Provided passage >>
*-*-*

Step 5, when the traffic peak comes, a resource demand increases, and a resource load of a single Pod replica exceeds a set threshold, starting the flow of increasing the number of the Pod replicas.
Step 6, increasing the number of the Pod replicas. For example, if there are not enough resources for allocation in the cluster, awakening the sleeping physical machines to increase the resource provision.
In some embodiments, a time TO taken for awakening and initializing a physical machine is recorded; it is predicted that available physical host resources in the cluster at a time T will not meet the demand according to the periodical change of the resource usage; and an action of awakening a physical host is started at a time T-T0.
Step 7, after the physical resource is in place, scheduling the Pod replicas and associating the Pod replicas with the corresponding service.
Step 8, if the resource demand continues increasing, repeating the flow from the step 5 to the step 7, until the demand does not increase any more.
Step 9, when the traffic demand decreases and it is analyzed according to the resource demand law that the resource demand will restore to the normal state, gradually decreasing the number of Pod replicas; and controlling remaining Pod replicas to run with a high load and be capable of meeting the traffic demand. The Pod replicas can be scheduled as far as possible to a small number of physical hosts, to enable an cleared physical host to enter the sleep state.
Step 10, repeating the step 9 until the number of the Pod replicas is restored to the number required during the normal running of the system.
Step 11, when the traffic valley comes, decreasing the number of the Pod replicas first, which is contrary to the flow of processing the traffic peak; scheduling the Pod replicas as far as possible to a small number of physical hosts; enabling an cleared physical host to enter the sleep state. When the traffic increases, the number of the Pod replicas is increased to a normal value.

*-*-*

Complete the following >>
[1] Answer these questions on the Pod scaling text:
(a) What is done when the cluster lacks enough resources to allocate while Pod replicas are being added?
(b) In Step 8, when does the repetition of steps 5 through 7 stop?
(c) After a traffic valley, what happens to the number of Pod replicas when traffic increases?
[2] Please write the next part of the Pod scaling text, picking up right after its last sentence.
The lines after the Pod scaling text play no part in this work.

Recorded data >>
*-*-*

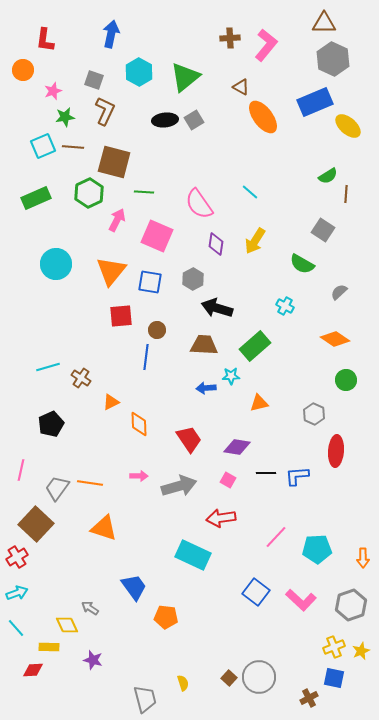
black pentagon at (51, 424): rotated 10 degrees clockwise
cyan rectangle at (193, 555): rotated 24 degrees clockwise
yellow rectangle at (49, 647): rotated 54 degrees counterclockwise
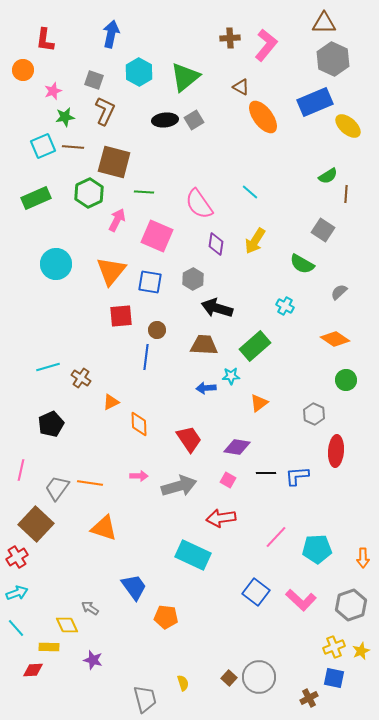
orange triangle at (259, 403): rotated 24 degrees counterclockwise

*-*-*

Task results >>
[1]
(a) The sleeping physical machines are awakened to increase the resource provision.
(b) It stops when the demand does not increase any more.
(c) It is increased to a normal value.

[2]
In some embodiments, the physical machine state control module (which can comprise a control unit) controls different states of the physical machine, such as a sleep mode, an energy-saving mode, and a high performance mode, according to a resource demand. For example, the physical machine mode can be controlled by the running of a Pod samples. This can be achieved, for example, by the embodiments of FIG. 5 .
FIG. 5 illustrates a schematic diagram of other embodiments of a scheduling method of containers according to the present disclosure.
As shown in FIG. 5 , when a physical machine is cleared, that is, there is no running Pod sample on it, it is judged whether recent business traffic will rebound. Under the condition that it will not rebound, the physical host is enabled to enter the sleep mode to minimize the energy consumption.
When only a small number of Pod samples (the number of which is less than the number threshold) are running on the physical machine and the actual resource usage is below the capability that can be provided by the physical machine, the physical machine is enabled to enter the energy-saving mode (low performance mode). In this way, the energy consumption can be reduced while the resource usage is guaranteed.
When the physical machine is in the sleep mode and the system evaluates that more physical machine resources will be needed, a sleeping physical machine is awakened to enter the energy-saving mode, such that the awakened physical machine prepares for the resources and system running environment.
When the physical machine is in the energy-saving mode and the actual resource usage increases, the physical machine in the energy-saving mode cannot meet the performance demand, then the physical machine is enabled to enter the high performance mode.
When the physical machine is in the high performance mode and the actual resource usage decreases, the actual usage is far lower than the capability of the physical machine, then the physical machine is enabled to enter the energy-saving mode.
In the above embodiments, through the scheduling of the Pod samples, part of the physical machines in the container cloud enter the sleep state, thereby greatly reducing the energy consumption of the container cloud platform cluster and reducing the electricity cost.
In the above embodiments, by adopting the resource usage evaluation method based on the 6-tuple and the Pod mode, the possible resource usage of the Pod replica is evaluated more accurately, thereby providing a more accurate basis for the scheduling of the Pod replica.
In the above embodiments, the periodical law analysis method for the resource usage provided on the container cloud, by adopting a higher perspective, can better judge the time for allocation and recovery of the Pod replicas and resources.
In the above embodiments, a three-level Pod creation scheduling mechanism is provided, such that the Pod scheduling is performed for the goal of fewest physical machines, on the premise that various constraint conditions are met.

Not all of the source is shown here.